§ Work to complete
Look through the data below, and copy each line that carries the word "additional".

-- Data provided follows --

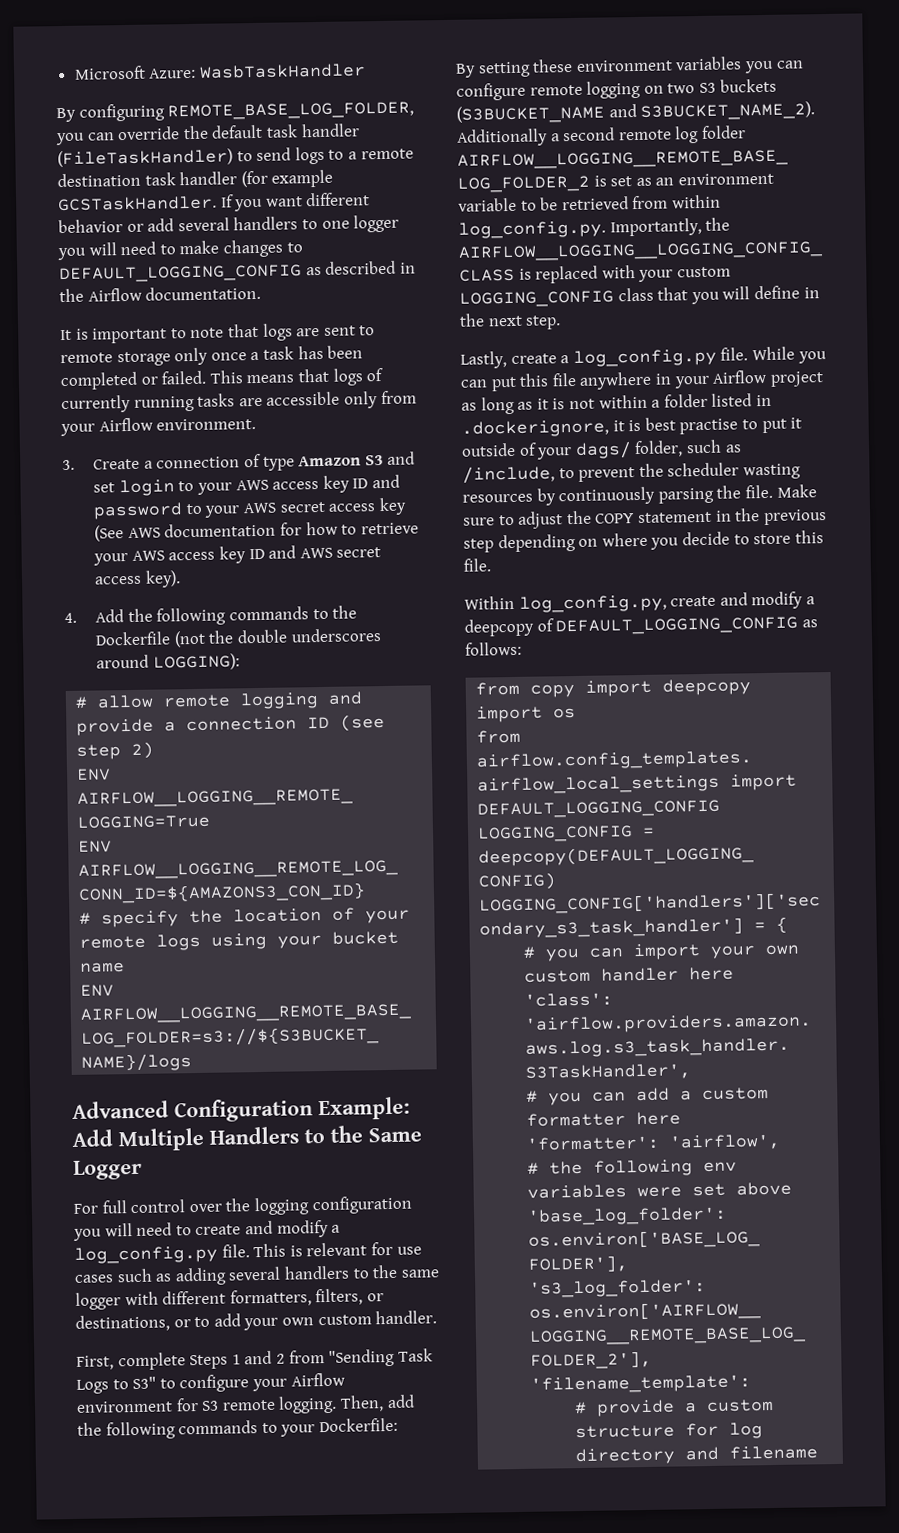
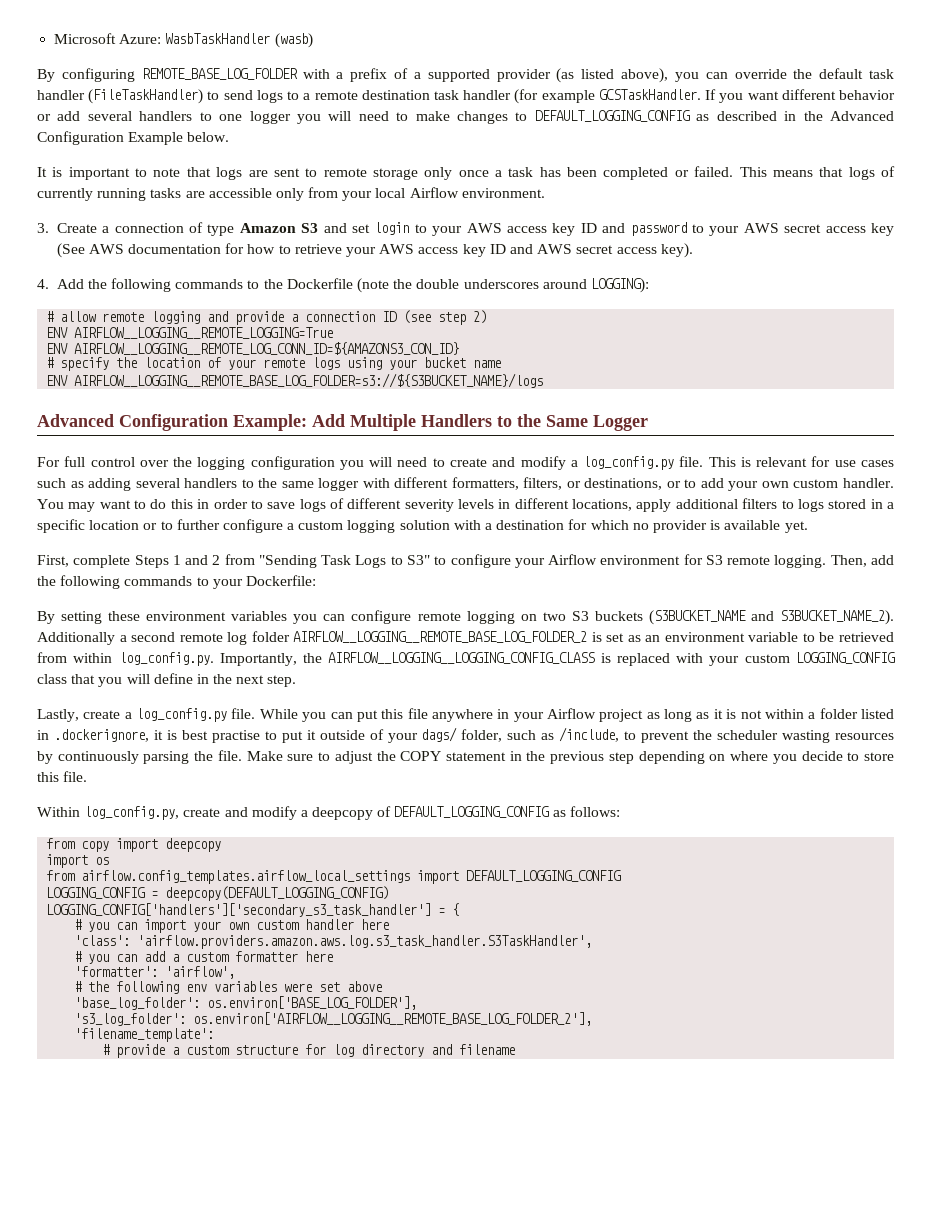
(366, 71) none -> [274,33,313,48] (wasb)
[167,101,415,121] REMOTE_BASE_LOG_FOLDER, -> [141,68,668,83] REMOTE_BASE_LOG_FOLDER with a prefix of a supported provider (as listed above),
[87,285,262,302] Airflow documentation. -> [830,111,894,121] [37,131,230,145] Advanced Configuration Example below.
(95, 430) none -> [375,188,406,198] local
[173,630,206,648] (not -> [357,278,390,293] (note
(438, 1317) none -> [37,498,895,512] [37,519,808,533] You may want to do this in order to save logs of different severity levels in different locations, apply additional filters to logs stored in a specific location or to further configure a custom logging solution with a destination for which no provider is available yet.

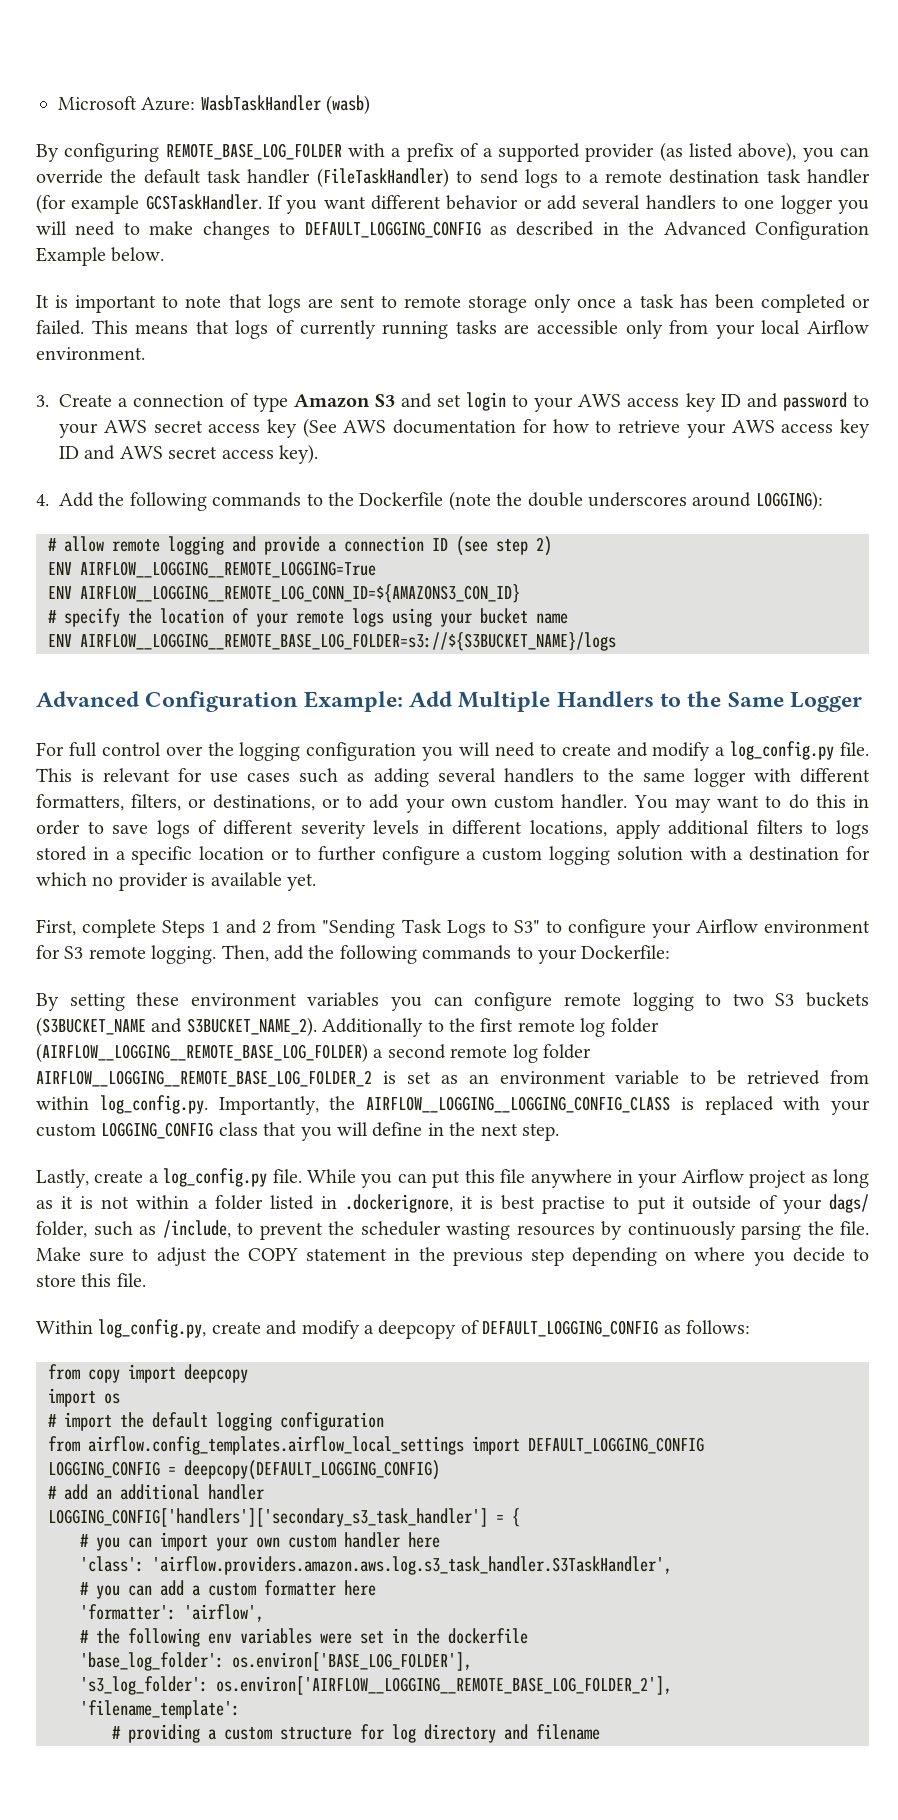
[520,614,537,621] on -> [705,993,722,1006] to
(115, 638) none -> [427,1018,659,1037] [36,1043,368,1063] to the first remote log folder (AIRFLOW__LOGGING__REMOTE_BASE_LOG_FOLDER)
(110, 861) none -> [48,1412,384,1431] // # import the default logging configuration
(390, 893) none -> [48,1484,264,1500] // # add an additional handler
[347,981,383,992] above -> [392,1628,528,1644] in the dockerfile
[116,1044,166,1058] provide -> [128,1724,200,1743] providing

-- Data provided concluded --

§ Task solution
(438, 1317) none -> [37,498,895,512] [37,519,808,533] You may want to do this in order to save logs of different severity levels in different locations, apply additional filters to logs stored in a specific location or to further configure a custom logging solution with a destination for which no provider is available yet.
(390, 893) none -> [48,1484,264,1500] // # add an additional handler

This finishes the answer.